MODELPEMBELAJARAN MATEMATIKA REALISTIK INDONESIA ( PMRI )





1.             Landasan Pemikiran Pembelajaran Matematika Realistik Indonesia
Jenning dan Dunne (dalam Suharta, 2004:1), mengatakan bahwa kebanyakan siswa mengalami kesulitan dalam mengaplikasikan matematika ke dalam situasi kehidupan real. Menurut sejarahnya RME merupakan suatu pendekatan pembelajaran matematika yang dikembangkan di Belanda sekitar 30 tahun lalu oleh Freudenthal Institute (Streefland, 1991; Gravemeijer, 1994) Di Indonesia, RME disebut Pembelajaran Matematika Realistik (PMR). PMRI adalah adaptasi dari RME dalam Konteks Indonesia: Budaya, Alam, Sistem Sosial, dll. PMRI mengembangkan suatu teori pembelajaran matematika yang santun, terbuka dan komunikatif. Pendekatan ini dipandang sebagai pendekatan yang banyak memberikan harapan bagi dalam mengaplikasikan matematika ke dalam situasi kehidupan real.

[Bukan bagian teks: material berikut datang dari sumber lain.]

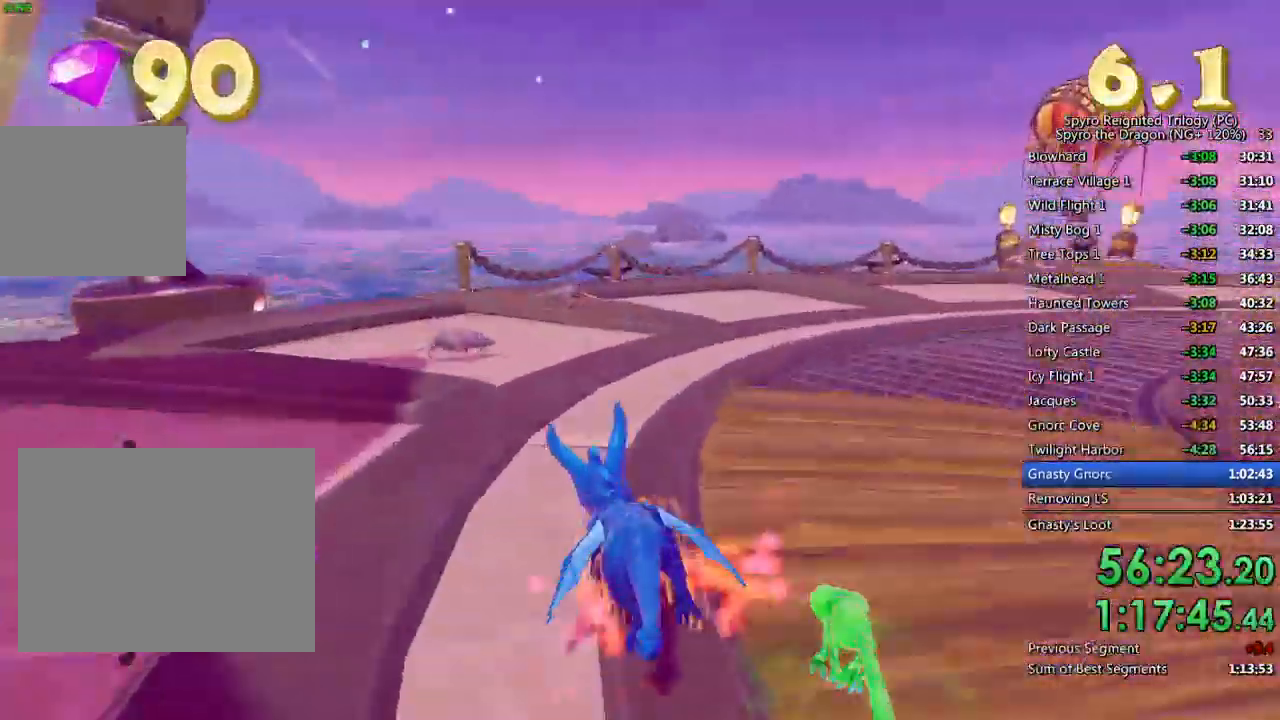
{"buttons": ["CIRCLE"], "left_stick": "up-left", "right_stick": "center", "events": [[117, "CIRCLE", "down"], [200, "CIRCLE", "up"], [250, "CIRCLE", "down"], [317, "CIRCLE", "up"], [367, "CIRCLE", "down"], [417, "CIRCLE", "up"], [433, "left_stick", "up-left"], [500, "CIRCLE", "down"]]}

Guru dalam pembelajarannya di kelas tidak mengaitkan dengan skema yang telah dimiliki oleh siswa dan siswa kurang diberikan kesempatan untuk menemukan kembali dan mengkonstruksi sendiri ide-ide matematika. Menurut Van de Henvel- Panhuizen (dalam Suharta, 2004:1), bila anak belajar matematika terpisah dari pengalaman mereka sehari-hari maka anak akan cepat lupa dan tidak dapat mengaplikasikan matematika.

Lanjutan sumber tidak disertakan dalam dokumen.